The idea is to conjure up what this Eastern European folkloric music might have sounded like before anyone could record it. At the same time, though, the young and inventive players of the Warsaw Village Band catapult the music into present, dispatching it with a cheeky attitude born of the waning days of the 20th Century, when the band was formed in post-Communist Poland (in 1997).
No sooner had Szajkowski issued his declaration on hard-core polka (a form that actually originated in Bohemia) than the band launched into a pristine example, taking the music faster but also more sleekly than listeners might have expected. This certainly was not the stomping, rhythmically exaggerated, 32-bar polka formula that most Americans know. To the contrary, it proved extraordinarily subtle, the sound of two vibrato-less violins and a cello set against the shimmering chords of a dulcimer and the primal beat of a pair of back-to-basics drums.
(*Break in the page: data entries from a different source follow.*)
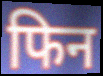
फिन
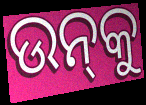
ଉନ୍‌କୁ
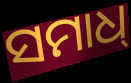
ସମାଧ୍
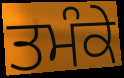
ਤਮੰਕੇ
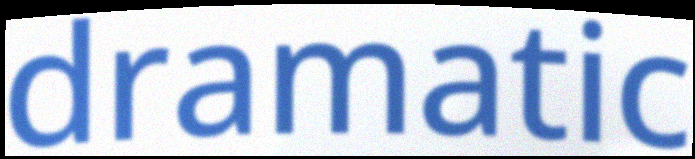
dramatic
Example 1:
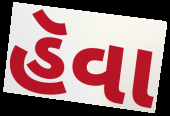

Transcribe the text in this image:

હૅવા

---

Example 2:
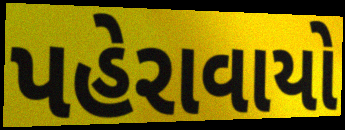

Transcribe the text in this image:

પહેરાવાયો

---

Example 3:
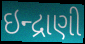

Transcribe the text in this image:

ઇન્દ્રાણી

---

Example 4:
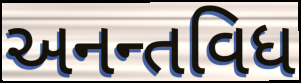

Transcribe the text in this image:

અનન્તવિધ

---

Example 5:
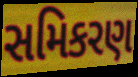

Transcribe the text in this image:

સમિકરણ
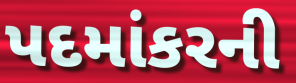
પદમાંકરની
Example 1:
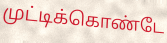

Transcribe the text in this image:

முட்டிக்கொண்டே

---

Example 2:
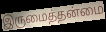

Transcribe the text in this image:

இருமைத்தன்மை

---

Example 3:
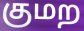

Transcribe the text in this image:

குமற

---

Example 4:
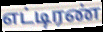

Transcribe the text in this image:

எட்டிரண்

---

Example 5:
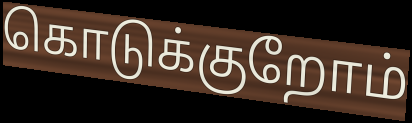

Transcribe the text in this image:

கொடுக்குறோம்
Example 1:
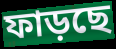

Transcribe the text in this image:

ফাড়ছে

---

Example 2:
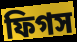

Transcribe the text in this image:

ফিগস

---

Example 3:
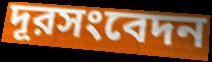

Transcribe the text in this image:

দূরসংবেদন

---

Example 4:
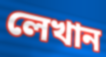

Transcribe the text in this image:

লেখান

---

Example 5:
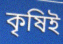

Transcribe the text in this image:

কৃষিই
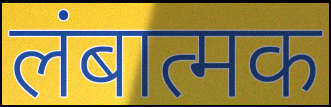
लंबात्मक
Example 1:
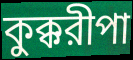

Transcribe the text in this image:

কুক্করীপা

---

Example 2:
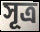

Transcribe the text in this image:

সূত্র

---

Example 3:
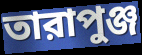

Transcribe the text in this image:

তারাপুঞ্জ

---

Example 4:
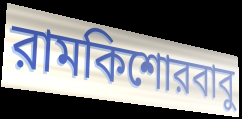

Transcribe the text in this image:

রামকিশোরবাবু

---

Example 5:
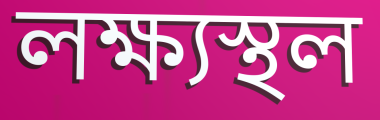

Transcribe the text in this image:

লক্ষ্যস্থল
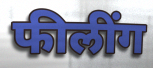
फीलींग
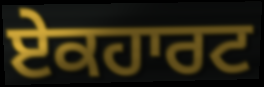
ਏਕਹਾਰਟ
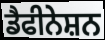
ਡੈਫੀਨੇਸ਼ਨ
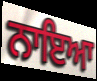
ਨਾਇਆ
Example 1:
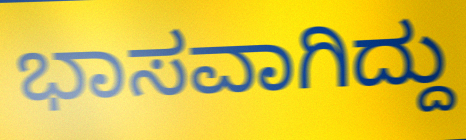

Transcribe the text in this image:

ಭಾಸವಾಗಿದ್ದು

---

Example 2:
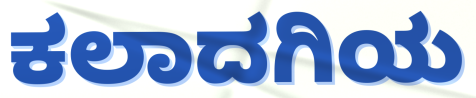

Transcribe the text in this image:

ಕಲಾದಗಿಯ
Even so, the rhythmic rush of this music, combined with its tonal
luster, inspired younger members of the crowd to race to the lip of the stage and begin to dance. High-energy Chicagoans sporting tattoos, nose rings and whatnot writhed to a music conceived epochs ago, creating something of a polka mosh pit.
Not everything that this ensemble performed, however, was geared toward propulsive energy. Some of its most effective and important work, in fact, steered away from up-tempo exuberance and leaned toward austere, primal expression. In "When Johnny Went to Fight in the War" (from the band's CD of last year, "Uprooting"), three female voices cried out in unison, to a searing instrumental accompaniment. In "Chassidic Dance" (from the "People's Spring" CD of 2004), historic Jewish music was re-examined through the Warsaw Village Band's stripped-down aesthetic. Klezmer purists would not have been
impressed, but there was something undeniably alluring about this radical transformation of long-familiar music.
Because cellist Maja Kleszcz, violinist Sylwia Swiatkowska and
dulcimer player Magadlena Sobczak double as vocalists -- singing
fervently in the declamatory, "white voice" style of Polish
antiquity -- the Warsaw Village Band sounds like a far larger
ensemble than it is.
Better still, these musicians are reinventing their culture through a profound investigation of its past, something that jazz musicians in the United States always have done.
One hardly can imagine what these players might yet produce -- or how it may alter our understanding of Poland's apparently inexhaustible musical culture.